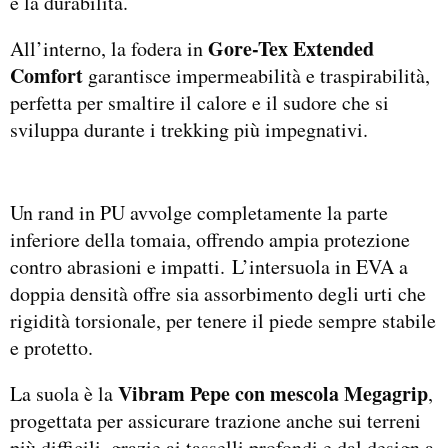
e la durabilità.
Gore-Tex Extended
All’interno, la fodera in
Comfort
garantisce impermeabilità e traspirabilità,
perfetta per smaltire il calore e il sudore che si
sviluppa durante i trekking più impegnativi.
Un rand in PU avvolge completamente la parte
inferiore della tomaia, offrendo ampia protezione
contro abrasioni e impatti. L’intersuola in EVA a
doppia densità offre sia assorbimento degli urti che
rigidità torsionale, per tenere il piede sempre stabile
e protetto.
Vibram Pepe con mescola Megagrip
La suola è la
,
progettata per assicurare trazione anche sui terreni
più difficili, grazie ai tasselli profondi e dal design a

**The task**
Repeat the material line for line. Pictures stay out of the copy.

**Written response**
e la durabilità.
Gore-Tex Extended
All’interno, la fodera in
Comfort
garantisce impermeabilità e traspirabilità,
perfetta per smaltire il calore e il sudore che si
sviluppa durante i trekking più impegnativi.
Un rand in PU avvolge completamente la parte
inferiore della tomaia, offrendo ampia protezione
contro abrasioni e impatti. L’intersuola in EVA a
doppia densità offre sia assorbimento degli urti che
rigidità torsionale, per tenere il piede sempre stabile
e protetto.
Vibram Pepe con mescola Megagrip
La suola è la
,
progettata per assicurare trazione anche sui terreni
più difficili, grazie ai tasselli profondi e dal design a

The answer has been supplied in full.